● PASSAGE FOR REVIEW

┄┄┄┄┄┄┄┄┄┄┄┄┄┄┄┄┄┄┄┄

MYTHS ABOUT GUNS: PART ONE


American shooters and hunters are prone to believe all kinds of myths, especially about guns. That's good for the people who write the tripe we read in magazines and those who develop "new calibers" that are nothing more than old calibers in new cases; but that's not what I'm talking about in this (and future) essays. No, I want to undertake to explain some of these myths in order to expose them as the fallacies that they are.

Here’s the first one: “Discount Stores Sell Factory Seconds.”


This is patent nonsense. Places like Sears, Roebuck and Montgomery Ward once sold vast numbers of guns (alas, this is no longer the case) back when guns were widely accepted as part of the mainstream of American life (also, alas, no longer the case). Today Wal-Mart and some outdoors superstores like Sportsman’s Warehouse and Sportsman’s Guide sell guns. But there is a prevailing myth, one that goes back decades, if not a century or more, that these mass-market outlets get “second quality” guns, stuff the manufacturers are ashamed of, are trying to unload, rejects from their quality control programs.

┄┄┄┄┄┄┄┄┄┄┄┄┄┄┄┄┄┄┄┄

● GIVEN DATA
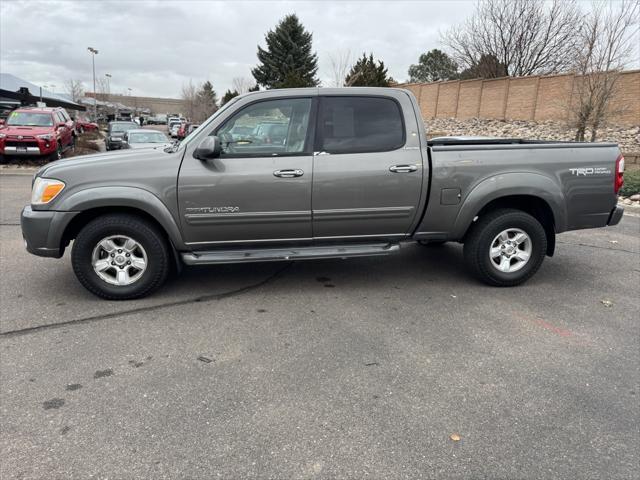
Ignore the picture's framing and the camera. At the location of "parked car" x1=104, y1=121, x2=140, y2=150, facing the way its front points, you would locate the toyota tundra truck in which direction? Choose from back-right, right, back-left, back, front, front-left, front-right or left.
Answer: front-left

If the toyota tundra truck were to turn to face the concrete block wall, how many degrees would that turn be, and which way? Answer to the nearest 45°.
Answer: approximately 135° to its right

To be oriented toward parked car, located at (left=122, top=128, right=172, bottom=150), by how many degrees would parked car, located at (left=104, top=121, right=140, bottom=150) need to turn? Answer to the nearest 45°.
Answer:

┄┄┄┄┄┄┄┄┄┄┄┄┄┄┄┄┄┄┄┄

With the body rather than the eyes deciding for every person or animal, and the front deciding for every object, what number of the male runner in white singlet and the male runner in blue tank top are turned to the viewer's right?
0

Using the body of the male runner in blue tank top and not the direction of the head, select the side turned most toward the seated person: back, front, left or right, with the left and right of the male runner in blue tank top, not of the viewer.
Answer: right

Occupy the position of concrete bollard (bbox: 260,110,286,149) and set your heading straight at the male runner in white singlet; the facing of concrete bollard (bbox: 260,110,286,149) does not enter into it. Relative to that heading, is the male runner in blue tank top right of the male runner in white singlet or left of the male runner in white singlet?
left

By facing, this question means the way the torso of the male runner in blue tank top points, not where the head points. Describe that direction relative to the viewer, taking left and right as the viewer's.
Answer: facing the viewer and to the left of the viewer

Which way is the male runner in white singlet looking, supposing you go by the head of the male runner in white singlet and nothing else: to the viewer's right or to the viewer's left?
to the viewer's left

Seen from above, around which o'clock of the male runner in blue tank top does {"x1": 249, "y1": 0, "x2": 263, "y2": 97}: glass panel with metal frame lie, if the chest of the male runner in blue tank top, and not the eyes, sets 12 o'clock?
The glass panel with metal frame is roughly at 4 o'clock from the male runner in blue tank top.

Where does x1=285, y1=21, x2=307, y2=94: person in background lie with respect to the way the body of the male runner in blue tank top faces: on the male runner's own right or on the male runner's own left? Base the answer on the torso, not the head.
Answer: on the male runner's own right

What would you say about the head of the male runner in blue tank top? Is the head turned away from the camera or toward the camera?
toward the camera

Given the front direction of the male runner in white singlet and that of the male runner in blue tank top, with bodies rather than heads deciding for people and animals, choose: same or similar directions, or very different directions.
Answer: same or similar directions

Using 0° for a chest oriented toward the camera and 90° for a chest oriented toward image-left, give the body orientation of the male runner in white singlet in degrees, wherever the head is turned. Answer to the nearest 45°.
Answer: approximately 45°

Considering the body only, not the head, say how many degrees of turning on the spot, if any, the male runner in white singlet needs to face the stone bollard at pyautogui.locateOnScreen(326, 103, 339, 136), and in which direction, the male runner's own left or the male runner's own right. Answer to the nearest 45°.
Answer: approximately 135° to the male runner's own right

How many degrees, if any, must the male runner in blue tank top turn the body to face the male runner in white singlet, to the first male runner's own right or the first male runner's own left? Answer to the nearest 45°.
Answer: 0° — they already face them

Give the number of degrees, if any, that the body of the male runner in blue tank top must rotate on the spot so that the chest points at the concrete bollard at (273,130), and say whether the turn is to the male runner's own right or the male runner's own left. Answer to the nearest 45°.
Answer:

┄┄┄┄┄┄┄┄┄┄┄┄┄┄┄┄┄┄┄┄

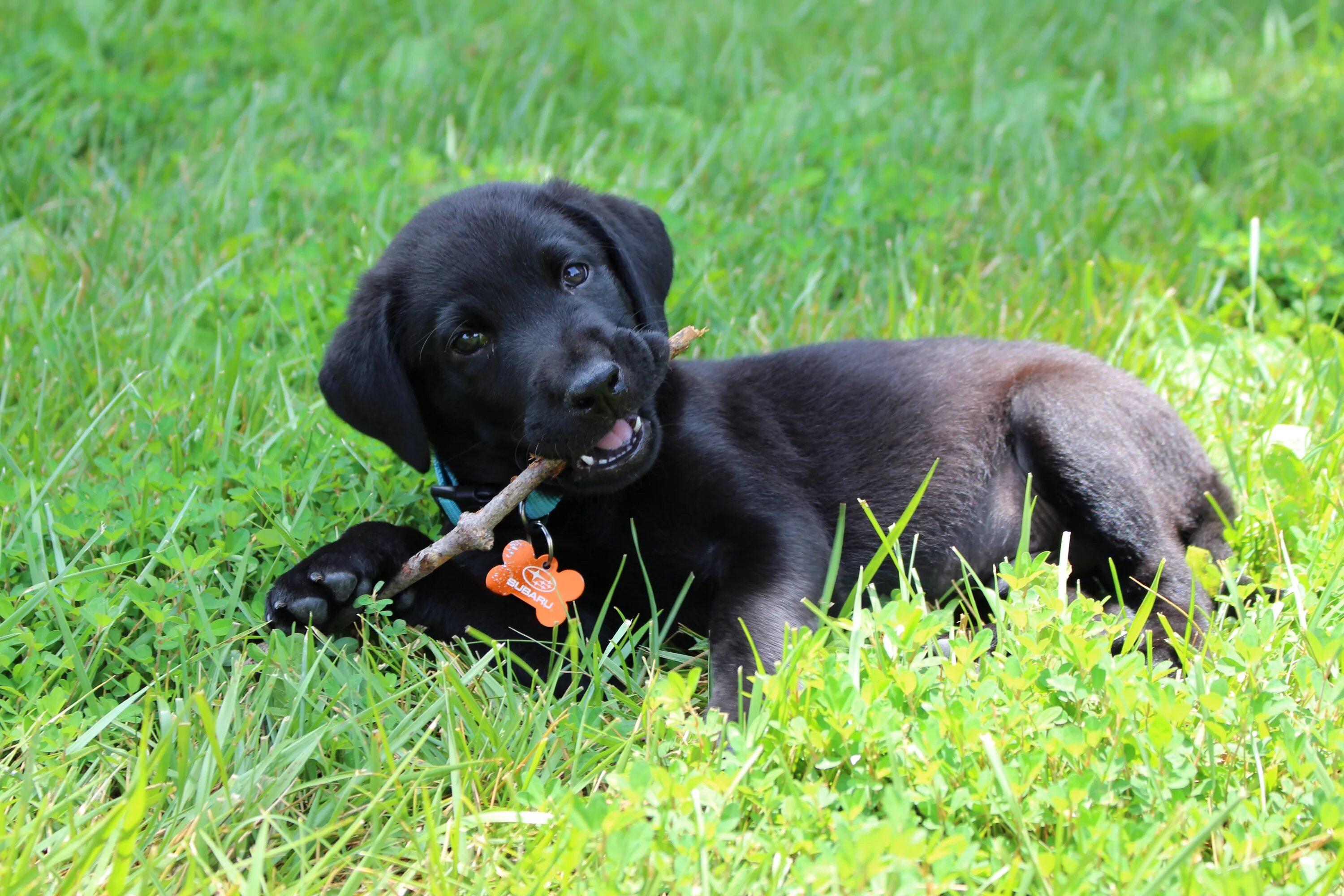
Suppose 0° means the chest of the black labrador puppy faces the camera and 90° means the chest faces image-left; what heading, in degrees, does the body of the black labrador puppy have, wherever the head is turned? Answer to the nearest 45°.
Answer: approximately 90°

┄┄┄┄┄┄┄┄┄┄┄┄┄┄┄┄┄┄┄┄

● YOUR TASK
In the essay on gun myths, what is the first myth the writer sets out to expose?

● SOLUTION TO THE EXERCISE
That discount stores sell factory seconds.